* [PROMPT]
Reproduce each line below with no alterations.
※ ※ ※
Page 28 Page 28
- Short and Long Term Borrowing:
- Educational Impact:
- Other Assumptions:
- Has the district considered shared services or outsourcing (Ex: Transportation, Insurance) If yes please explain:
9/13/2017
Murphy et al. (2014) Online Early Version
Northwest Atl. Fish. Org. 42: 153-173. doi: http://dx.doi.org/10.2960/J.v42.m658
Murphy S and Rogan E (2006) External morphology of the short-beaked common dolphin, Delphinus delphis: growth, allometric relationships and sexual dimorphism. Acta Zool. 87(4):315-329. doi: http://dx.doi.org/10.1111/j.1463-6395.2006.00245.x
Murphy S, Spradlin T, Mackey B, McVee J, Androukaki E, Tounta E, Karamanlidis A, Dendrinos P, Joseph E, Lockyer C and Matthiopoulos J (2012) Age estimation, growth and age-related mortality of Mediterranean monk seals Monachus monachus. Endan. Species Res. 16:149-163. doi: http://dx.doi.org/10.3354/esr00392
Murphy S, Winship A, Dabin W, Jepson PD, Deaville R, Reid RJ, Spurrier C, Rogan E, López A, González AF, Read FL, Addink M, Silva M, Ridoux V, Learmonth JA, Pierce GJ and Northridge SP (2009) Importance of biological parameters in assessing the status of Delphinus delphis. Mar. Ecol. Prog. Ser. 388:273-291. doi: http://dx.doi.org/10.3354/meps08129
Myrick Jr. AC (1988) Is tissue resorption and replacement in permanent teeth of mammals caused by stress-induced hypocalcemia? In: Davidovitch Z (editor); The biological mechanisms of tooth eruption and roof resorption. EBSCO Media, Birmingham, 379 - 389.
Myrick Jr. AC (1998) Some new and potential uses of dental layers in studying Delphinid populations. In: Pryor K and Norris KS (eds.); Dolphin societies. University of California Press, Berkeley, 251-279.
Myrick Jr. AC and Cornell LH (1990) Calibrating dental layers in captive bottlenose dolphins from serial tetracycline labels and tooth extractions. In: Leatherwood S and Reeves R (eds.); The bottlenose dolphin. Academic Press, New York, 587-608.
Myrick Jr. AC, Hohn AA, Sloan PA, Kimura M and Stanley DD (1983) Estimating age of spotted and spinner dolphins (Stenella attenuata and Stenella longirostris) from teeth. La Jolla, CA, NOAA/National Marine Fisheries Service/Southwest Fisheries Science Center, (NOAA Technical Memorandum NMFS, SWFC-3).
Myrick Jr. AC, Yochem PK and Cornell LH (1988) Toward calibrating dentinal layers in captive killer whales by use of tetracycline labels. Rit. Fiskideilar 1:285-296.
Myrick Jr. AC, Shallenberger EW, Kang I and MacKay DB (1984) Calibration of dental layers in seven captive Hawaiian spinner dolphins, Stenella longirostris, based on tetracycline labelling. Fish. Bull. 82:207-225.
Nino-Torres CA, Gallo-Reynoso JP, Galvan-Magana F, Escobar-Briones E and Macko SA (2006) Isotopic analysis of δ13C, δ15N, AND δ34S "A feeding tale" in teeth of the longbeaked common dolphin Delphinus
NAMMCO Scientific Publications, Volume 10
※ ※ ※
* [EXERCISE RESPONSE]
Page 28 Page 28
- Short and Long Term Borrowing:
- Educational Impact:
- Other Assumptions:
- Has the district considered shared services or outsourcing (Ex: Transportation, Insurance) If yes please explain:
9/13/2017
Murphy et al. (2014) Online Early Version
Northwest Atl. Fish. Org. 42: 153-173. doi: http://dx.doi.org/10.2960/J.v42.m658
Murphy S and Rogan E (2006) External morphology of the short-beaked common dolphin, Delphinus delphis: growth, allometric relationships and sexual dimorphism. Acta Zool. 87(4):315-329. doi: http://dx.doi.org/10.1111/j.1463-6395.2006.00245.x
Murphy S, Spradlin T, Mackey B, McVee J, Androukaki E, Tounta E, Karamanlidis A, Dendrinos P, Joseph E, Lockyer C and Matthiopoulos J (2012) Age estimation, growth and age-related mortality of Mediterranean monk seals Monachus monachus. Endan. Species Res. 16:149-163. doi: http://dx.doi.org/10.3354/esr00392
Murphy S, Winship A, Dabin W, Jepson PD, Deaville R, Reid RJ, Spurrier C, Rogan E, López A, González AF, Read FL, Addink M, Silva M, Ridoux V, Learmonth JA, Pierce GJ and Northridge SP (2009) Importance of biological parameters in assessing the status of Delphinus delphis. Mar. Ecol. Prog. Ser. 388:273-291. doi: http://dx.doi.org/10.3354/meps08129
Myrick Jr. AC (1988) Is tissue resorption and replacement in permanent teeth of mammals caused by stress-induced hypocalcemia? In: Davidovitch Z (editor); The biological mechanisms of tooth eruption and roof resorption. EBSCO Media, Birmingham, 379 - 389.
Myrick Jr. AC (1998) Some new and potential uses of dental layers in studying Delphinid populations. In: Pryor K and Norris KS (eds.); Dolphin societies. University of California Press, Berkeley, 251-279.
Myrick Jr. AC and Cornell LH (1990) Calibrating dental layers in captive bottlenose dolphins from serial tetracycline labels and tooth extractions. In: Leatherwood S and Reeves R (eds.); The bottlenose dolphin. Academic Press, New York, 587-608.
Myrick Jr. AC, Hohn AA, Sloan PA, Kimura M and Stanley DD (1983) Estimating age of spotted and spinner dolphins (Stenella attenuata and Stenella longirostris) from teeth. La Jolla, CA, NOAA/National Marine Fisheries Service/Southwest Fisheries Science Center, (NOAA Technical Memorandum NMFS, SWFC-3).
Myrick Jr. AC, Yochem PK and Cornell LH (1988) Toward calibrating dentinal layers in captive killer whales by use of tetracycline labels. Rit. Fiskideilar 1:285-296.
Myrick Jr. AC, Shallenberger EW, Kang I and MacKay DB (1984) Calibration of dental layers in seven captive Hawaiian spinner dolphins, Stenella longirostris, based on tetracycline labelling. Fish. Bull. 82:207-225.
Nino-Torres CA, Gallo-Reynoso JP, Galvan-Magana F, Escobar-Briones E and Macko SA (2006) Isotopic analysis of δ13C, δ15N, AND δ34S "A feeding tale" in teeth of the longbeaked common dolphin Delphinus
NAMMCO Scientific Publications, Volume 10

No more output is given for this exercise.